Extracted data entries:
---+---
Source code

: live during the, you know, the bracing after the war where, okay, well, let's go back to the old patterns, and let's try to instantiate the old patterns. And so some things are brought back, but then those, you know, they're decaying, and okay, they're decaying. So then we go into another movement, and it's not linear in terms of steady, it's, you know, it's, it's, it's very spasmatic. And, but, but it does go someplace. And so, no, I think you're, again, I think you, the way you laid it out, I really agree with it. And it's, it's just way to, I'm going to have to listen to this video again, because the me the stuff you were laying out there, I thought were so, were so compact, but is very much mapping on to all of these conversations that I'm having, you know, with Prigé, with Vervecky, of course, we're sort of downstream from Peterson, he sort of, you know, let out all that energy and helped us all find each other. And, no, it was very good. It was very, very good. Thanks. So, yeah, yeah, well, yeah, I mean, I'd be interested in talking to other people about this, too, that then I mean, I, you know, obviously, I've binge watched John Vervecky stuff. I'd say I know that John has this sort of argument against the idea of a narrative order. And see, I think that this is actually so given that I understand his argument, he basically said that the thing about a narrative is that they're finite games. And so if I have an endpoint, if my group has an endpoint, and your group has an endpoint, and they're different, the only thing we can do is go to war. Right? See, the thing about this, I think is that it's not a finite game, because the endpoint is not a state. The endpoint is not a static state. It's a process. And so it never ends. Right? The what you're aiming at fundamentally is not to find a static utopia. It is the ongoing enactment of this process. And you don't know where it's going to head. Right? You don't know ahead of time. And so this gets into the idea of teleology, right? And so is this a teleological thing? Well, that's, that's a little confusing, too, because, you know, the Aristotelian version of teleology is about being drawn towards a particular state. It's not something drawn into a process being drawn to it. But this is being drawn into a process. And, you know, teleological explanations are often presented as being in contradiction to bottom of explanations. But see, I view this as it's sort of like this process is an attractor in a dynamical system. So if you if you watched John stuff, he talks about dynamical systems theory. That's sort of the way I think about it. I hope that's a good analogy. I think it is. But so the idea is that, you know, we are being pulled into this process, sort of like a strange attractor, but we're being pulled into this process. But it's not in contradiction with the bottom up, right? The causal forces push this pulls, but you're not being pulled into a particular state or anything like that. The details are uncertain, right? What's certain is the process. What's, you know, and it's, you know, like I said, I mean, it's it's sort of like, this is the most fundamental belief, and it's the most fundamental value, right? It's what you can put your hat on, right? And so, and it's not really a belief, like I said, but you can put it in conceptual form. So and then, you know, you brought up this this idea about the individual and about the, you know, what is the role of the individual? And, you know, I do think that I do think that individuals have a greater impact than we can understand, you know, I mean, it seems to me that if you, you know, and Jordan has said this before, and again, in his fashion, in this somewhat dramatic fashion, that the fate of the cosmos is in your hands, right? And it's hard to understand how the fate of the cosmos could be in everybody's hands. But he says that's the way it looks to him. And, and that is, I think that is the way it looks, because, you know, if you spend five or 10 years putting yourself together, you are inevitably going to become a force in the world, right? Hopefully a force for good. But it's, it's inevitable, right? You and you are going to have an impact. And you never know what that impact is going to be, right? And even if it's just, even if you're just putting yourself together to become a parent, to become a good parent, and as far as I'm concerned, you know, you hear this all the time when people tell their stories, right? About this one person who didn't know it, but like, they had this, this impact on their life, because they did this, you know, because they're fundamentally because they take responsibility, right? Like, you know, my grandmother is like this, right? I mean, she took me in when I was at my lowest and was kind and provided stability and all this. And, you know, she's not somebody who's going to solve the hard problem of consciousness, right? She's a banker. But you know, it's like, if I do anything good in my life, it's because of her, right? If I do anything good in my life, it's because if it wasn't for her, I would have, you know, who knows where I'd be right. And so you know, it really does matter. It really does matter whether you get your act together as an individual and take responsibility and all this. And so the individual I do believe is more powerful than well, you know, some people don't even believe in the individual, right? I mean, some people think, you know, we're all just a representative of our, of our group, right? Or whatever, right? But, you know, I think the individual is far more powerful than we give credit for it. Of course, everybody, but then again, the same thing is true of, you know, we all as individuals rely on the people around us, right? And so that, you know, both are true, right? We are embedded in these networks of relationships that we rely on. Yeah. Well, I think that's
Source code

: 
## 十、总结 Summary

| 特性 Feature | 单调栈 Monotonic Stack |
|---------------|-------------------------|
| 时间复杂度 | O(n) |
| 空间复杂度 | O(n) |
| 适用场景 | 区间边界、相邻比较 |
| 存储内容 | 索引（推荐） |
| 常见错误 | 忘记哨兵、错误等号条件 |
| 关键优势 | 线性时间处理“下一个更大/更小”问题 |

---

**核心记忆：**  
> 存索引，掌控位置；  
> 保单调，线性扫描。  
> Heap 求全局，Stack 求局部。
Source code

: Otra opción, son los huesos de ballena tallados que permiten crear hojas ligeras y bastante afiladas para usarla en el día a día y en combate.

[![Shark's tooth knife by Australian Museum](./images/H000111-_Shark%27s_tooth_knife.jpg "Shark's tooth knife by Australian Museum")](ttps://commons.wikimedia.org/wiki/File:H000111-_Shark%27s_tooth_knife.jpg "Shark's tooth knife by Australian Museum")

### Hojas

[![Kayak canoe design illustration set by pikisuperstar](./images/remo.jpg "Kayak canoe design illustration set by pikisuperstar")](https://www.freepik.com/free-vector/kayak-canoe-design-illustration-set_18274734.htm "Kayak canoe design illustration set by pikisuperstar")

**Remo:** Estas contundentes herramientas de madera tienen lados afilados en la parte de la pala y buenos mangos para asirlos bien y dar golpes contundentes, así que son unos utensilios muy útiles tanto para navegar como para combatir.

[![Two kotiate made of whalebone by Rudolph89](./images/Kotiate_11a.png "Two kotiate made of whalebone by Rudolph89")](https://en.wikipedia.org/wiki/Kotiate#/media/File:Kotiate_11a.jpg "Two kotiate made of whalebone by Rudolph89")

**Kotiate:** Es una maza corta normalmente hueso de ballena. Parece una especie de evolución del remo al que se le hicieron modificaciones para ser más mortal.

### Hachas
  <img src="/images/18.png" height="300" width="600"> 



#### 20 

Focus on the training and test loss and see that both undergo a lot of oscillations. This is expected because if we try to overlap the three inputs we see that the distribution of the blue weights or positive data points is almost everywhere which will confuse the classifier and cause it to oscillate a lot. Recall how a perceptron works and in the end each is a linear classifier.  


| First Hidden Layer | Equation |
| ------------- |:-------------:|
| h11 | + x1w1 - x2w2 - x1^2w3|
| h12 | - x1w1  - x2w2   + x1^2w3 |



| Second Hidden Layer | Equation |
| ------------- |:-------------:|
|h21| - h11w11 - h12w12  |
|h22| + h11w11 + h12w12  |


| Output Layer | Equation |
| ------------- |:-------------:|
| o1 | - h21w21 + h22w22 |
---+---
- INSTRUCTIONS FOR THE TASK:
Print the records word for word, starting at the line containing "[![Kayak canoe design" and continuing through the end of the records.

- TASK SOLUTION:
[![Kayak canoe design illustration set by pikisuperstar](./images/remo.jpg "Kayak canoe design illustration set by pikisuperstar")](https://www.freepik.com/free-vector/kayak-canoe-design-illustration-set_18274734.htm "Kayak canoe design illustration set by pikisuperstar")

**Remo:** Estas contundentes herramientas de madera tienen lados afilados en la parte de la pala y buenos mangos para asirlos bien y dar golpes contundentes, así que son unos utensilios muy útiles tanto para navegar como para combatir.

[![Two kotiate made of whalebone by Rudolph89](./images/Kotiate_11a.png "Two kotiate made of whalebone by Rudolph89")](https://en.wikipedia.org/wiki/Kotiate#/media/File:Kotiate_11a.jpg "Two kotiate made of whalebone by Rudolph89")

**Kotiate:** Es una maza corta normalmente hueso de ballena. Parece una especie de evolución del remo al que se le hicieron modificaciones para ser más mortal.

### Hachas
  <img src="/images/18.png" height="300" width="600"> 



#### 20 

Focus on the training and test loss and see that both undergo a lot of oscillations. This is expected because if we try to overlap the three inputs we see that the distribution of the blue weights or positive data points is almost everywhere which will confuse the classifier and cause it to oscillate a lot. Recall how a perceptron works and in the end each is a linear classifier.  


| First Hidden Layer | Equation |
| ------------- |:-------------:|
| h11 | + x1w1 - x2w2 - x1^2w3|
| h12 | - x1w1  - x2w2   + x1^2w3 |



| Second Hidden Layer | Equation |
| ------------- |:-------------:|
|h21| - h11w11 - h12w12  |
|h22| + h11w11 + h12w12  |


| Output Layer | Equation |
| ------------- |:-------------:|
| o1 | - h21w21 + h22w22 |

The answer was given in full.